SOURCE DATA >>
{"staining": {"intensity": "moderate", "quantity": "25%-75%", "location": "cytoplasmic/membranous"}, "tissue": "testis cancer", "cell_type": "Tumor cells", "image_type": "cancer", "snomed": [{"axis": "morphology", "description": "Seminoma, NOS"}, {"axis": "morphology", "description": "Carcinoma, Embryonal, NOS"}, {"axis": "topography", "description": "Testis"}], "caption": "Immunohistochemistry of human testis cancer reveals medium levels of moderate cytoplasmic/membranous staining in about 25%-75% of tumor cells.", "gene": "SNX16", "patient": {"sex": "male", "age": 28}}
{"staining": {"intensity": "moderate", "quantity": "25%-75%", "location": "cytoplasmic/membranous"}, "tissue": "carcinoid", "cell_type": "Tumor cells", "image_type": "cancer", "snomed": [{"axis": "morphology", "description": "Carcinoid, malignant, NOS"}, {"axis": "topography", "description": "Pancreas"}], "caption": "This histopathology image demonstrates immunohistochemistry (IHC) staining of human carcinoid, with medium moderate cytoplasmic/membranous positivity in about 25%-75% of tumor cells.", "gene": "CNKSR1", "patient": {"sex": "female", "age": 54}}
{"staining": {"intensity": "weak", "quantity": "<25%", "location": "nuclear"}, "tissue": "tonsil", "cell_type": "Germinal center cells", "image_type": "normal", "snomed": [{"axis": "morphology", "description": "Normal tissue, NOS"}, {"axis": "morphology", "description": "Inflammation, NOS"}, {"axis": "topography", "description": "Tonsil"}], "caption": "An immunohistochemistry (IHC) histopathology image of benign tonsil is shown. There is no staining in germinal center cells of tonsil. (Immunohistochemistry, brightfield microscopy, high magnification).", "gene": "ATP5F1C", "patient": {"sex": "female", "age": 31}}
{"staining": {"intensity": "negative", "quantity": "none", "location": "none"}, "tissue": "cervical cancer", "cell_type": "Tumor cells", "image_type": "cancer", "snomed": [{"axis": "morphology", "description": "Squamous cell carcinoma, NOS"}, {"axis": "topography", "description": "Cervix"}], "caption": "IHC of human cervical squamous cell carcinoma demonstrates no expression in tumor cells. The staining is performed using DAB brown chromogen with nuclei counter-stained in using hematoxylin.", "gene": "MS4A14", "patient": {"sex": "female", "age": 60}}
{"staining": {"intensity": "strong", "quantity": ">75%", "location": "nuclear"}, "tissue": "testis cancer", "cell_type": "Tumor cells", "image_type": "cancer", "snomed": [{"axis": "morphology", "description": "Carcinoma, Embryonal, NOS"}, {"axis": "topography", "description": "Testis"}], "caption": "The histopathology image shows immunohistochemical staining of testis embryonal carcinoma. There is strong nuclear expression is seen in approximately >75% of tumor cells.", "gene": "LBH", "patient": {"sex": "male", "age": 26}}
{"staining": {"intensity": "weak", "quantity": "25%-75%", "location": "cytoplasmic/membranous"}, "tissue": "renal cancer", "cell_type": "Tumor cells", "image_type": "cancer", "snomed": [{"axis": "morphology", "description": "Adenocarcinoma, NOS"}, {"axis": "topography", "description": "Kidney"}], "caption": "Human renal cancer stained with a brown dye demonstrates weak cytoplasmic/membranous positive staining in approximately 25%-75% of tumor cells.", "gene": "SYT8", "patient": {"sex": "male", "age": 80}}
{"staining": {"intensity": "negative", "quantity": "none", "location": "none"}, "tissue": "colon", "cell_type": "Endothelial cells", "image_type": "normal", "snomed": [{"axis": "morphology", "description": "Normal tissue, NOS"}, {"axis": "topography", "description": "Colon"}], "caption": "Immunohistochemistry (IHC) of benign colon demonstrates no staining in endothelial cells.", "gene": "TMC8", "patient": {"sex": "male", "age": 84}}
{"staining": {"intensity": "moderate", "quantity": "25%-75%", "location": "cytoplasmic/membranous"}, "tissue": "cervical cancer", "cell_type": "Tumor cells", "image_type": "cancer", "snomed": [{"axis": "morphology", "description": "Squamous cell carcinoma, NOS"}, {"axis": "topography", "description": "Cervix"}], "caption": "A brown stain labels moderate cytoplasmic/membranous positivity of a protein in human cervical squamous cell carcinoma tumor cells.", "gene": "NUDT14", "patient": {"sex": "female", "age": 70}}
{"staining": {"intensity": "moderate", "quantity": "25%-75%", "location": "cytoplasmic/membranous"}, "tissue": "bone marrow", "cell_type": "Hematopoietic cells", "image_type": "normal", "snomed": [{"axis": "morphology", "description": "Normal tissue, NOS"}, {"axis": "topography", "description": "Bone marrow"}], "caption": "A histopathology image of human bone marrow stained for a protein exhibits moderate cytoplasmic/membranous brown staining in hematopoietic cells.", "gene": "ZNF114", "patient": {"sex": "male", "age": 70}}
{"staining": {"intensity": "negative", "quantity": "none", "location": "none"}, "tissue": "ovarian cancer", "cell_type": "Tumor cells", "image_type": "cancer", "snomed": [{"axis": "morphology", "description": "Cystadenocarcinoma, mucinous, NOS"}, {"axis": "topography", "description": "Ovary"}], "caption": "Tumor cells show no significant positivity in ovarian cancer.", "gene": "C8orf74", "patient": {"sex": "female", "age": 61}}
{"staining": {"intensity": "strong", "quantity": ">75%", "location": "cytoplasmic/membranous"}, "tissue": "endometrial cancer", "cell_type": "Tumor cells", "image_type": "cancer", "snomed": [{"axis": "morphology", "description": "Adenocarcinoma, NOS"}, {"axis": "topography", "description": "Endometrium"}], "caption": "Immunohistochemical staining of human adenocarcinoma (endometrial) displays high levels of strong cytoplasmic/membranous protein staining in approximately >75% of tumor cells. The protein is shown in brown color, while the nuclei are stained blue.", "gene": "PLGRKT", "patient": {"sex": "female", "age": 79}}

TO DO >>
Take the lines above from the one containing "(IHC) of benign" to the one containing "cells show no" and retype them exactly, both ends included, with nothing added.

OUTPUT FOR THIS TASK >>
{"staining": {"intensity": "negative", "quantity": "none", "location": "none"}, "tissue": "colon", "cell_type": "Endothelial cells", "image_type": "normal", "snomed": [{"axis": "morphology", "description": "Normal tissue, NOS"}, {"axis": "topography", "description": "Colon"}], "caption": "Immunohistochemistry (IHC) of benign colon demonstrates no staining in endothelial cells.", "gene": "TMC8", "patient": {"sex": "male", "age": 84}}
{"staining": {"intensity": "moderate", "quantity": "25%-75%", "location": "cytoplasmic/membranous"}, "tissue": "cervical cancer", "cell_type": "Tumor cells", "image_type": "cancer", "snomed": [{"axis": "morphology", "description": "Squamous cell carcinoma, NOS"}, {"axis": "topography", "description": "Cervix"}], "caption": "A brown stain labels moderate cytoplasmic/membranous positivity of a protein in human cervical squamous cell carcinoma tumor cells.", "gene": "NUDT14", "patient": {"sex": "female", "age": 70}}
{"staining": {"intensity": "moderate", "quantity": "25%-75%", "location": "cytoplasmic/membranous"}, "tissue": "bone marrow", "cell_type": "Hematopoietic cells", "image_type": "normal", "snomed": [{"axis": "morphology", "description": "Normal tissue, NOS"}, {"axis": "topography", "description": "Bone marrow"}], "caption": "A histopathology image of human bone marrow stained for a protein exhibits moderate cytoplasmic/membranous brown staining in hematopoietic cells.", "gene": "ZNF114", "patient": {"sex": "male", "age": 70}}
{"staining": {"intensity": "negative", "quantity": "none", "location": "none"}, "tissue": "ovarian cancer", "cell_type": "Tumor cells", "image_type": "cancer", "snomed": [{"axis": "morphology", "description": "Cystadenocarcinoma, mucinous, NOS"}, {"axis": "topography", "description": "Ovary"}], "caption": "Tumor cells show no significant positivity in ovarian cancer.", "gene": "C8orf74", "patient": {"sex": "female", "age": 61}}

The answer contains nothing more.